30. We want to read a story where Hermiod takes Kavanagh out to the shed.
Cause the Daedalus clearly has a shed, because Caldwell runs it. And he often directs Major Marks to take people to it, in his name.
31. We want to read a story where Weir and Caldwell are doin' it all over Atlantis, Earth, and the Daedalus, and Caldwell can't figure out why there's a dead space trout under his pillow. He thinks the two are related, however.
Smart money is on John, which is only technically true: Zelenka paid him to do it.
The story ends with Zelenka pushing Caldwell out of a window, an event which would be recorded as the first Defenestration of Atlantis. The Athosians wrote many ballads about it, which is why it is said in the Pegasus Galaxy even to today: "Never trust a man from Prague when you are near a window."
32. We want to read a story where Teyla and Ronon think that the little flags on the Earthers' uniforms mean they are from different planets.
They're a little sad and a little baffled when they learn otherwise.
33. We want to read a story where Ronon gets bored and decides to use the Lantean pigeons for target practice.
This obviously leads to Zelenka throwing him off a balcony. Don't worry- Ronon's fine, and he's too impressed to get pissed about it.
34. We want to read a story where Ronon and John get into "Who can hold their breath the longest" contests.
That's not a euphemism for anything; we just think they're secretly twelve.
35. We don't see any good reason not to ship Ronon/Teyla.
Seriously though, come on.
36. We want to read a story where Hermiod bitchslaps Kavanagh, because pacifism only goes so far.
37. We want to read a story where pregnancy makes Teyla, like most women, unspeakably horny.
And so one day Mister Woolsey is just walking down the corridor, minding his own business, wearing his suit, and here comes big pregnant Teyla flying out of nowhere to tackle him.
He calls John on the radio for help:
John: Oh hell no. The last time I got in her way, she- well, I don't even know where she got a strap-on, honestly, but... you know what, never mind, I'll be there in five minutes.
38. We want to read a story where John finally finishes War and Peace.
Possibly they throw him a party. And when asked to summarize it, he replies, "...Uh."

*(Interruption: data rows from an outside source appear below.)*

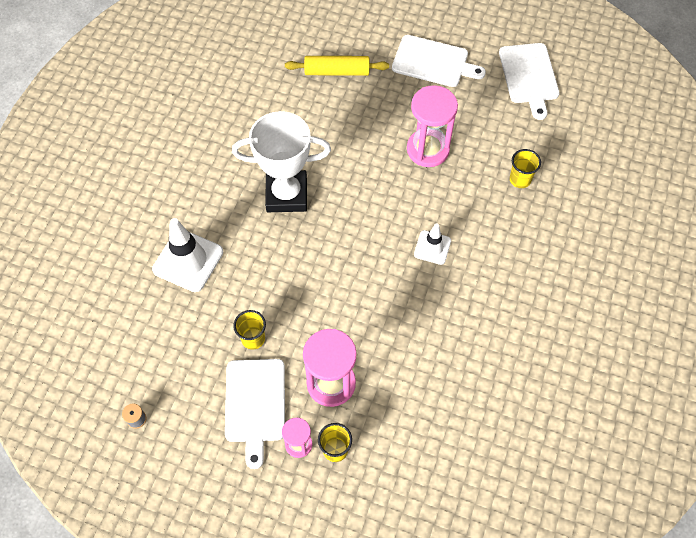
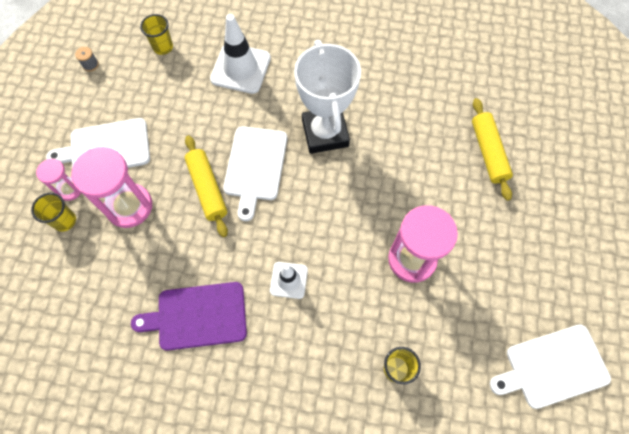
camera: 80 degrees right, 5 degrees up
yellow cup [233,310,266,350] -> yellow cup moved to [140,14,173,55]
white cutting board [392,35,486,87] -> white cutting board moved to [223,126,287,221]
none -> purple cutting board [131,282,247,351]
none -> yellow rolling pin [185,135,228,237]

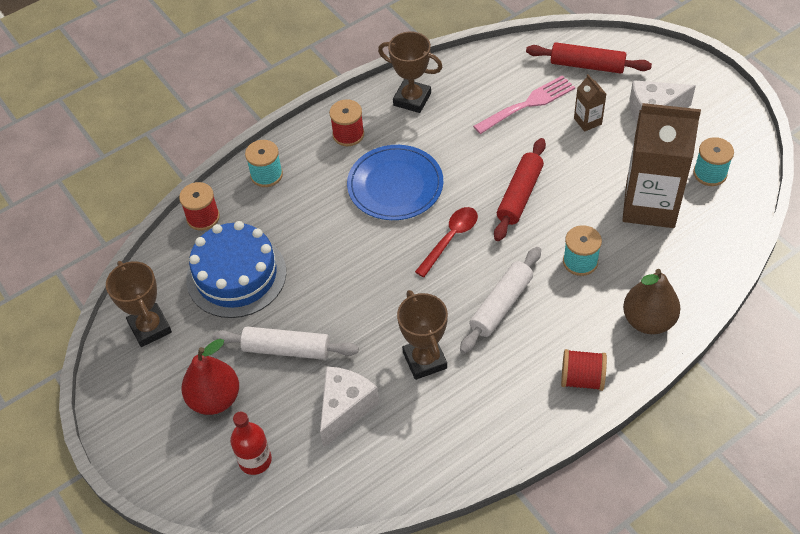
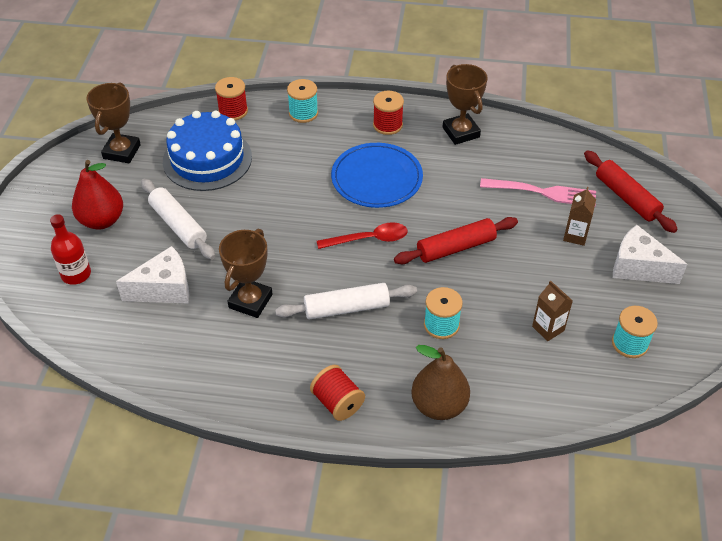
camera: 40 degrees right, 5 degrees down
brown carton [622,103,701,228] -> brown carton [532,280,573,341], size x0.43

39. We want to read a story where the team has a very special movie night, in order to introduce Ronon and Teyla to Earth porn:
Teyla: So, this is acceptable currency for a pizza on your planet?
Rodney: You haven't tasted pizza. You wouldn't understand.
Teyla: I see. ...Is it customary for gardeners on Earth to perform their duties so attired?
40. We want to read a story where, just once, the team decides to turn the tables and insists that the village elders do the Macarena before they begin trade negotiations.
The rump-shaking is non-optional. It signifies one's commitment to the funk as well as the alliance.
We also feel that "The Rump-Shaking Is Non-Optional" is a fine title for a story.
41. We want to read a story, set during The Pegasus Project, where Weir, whose obsession with the Ancients and Ascending borders on the fanatical, finds out that Daniel Jackson Ascended back in the day.
She's all, "C'mon, Dr. Jackson. Just let me touch it a little" and Daniel's all, "UH, VALA, HELP" and Vala's all, "Help yourself, I got popcorn."
But that's as far as we gotten.
This does not even include the things that we think are totally canon, like the fact that Daniel Jackson is the SGC's resident pot dealer, or the fact that Michael is the father of Teyla's baby ("Kanaan" is just some poor Athosian hybrid whose memory loss Teyla took advantage of).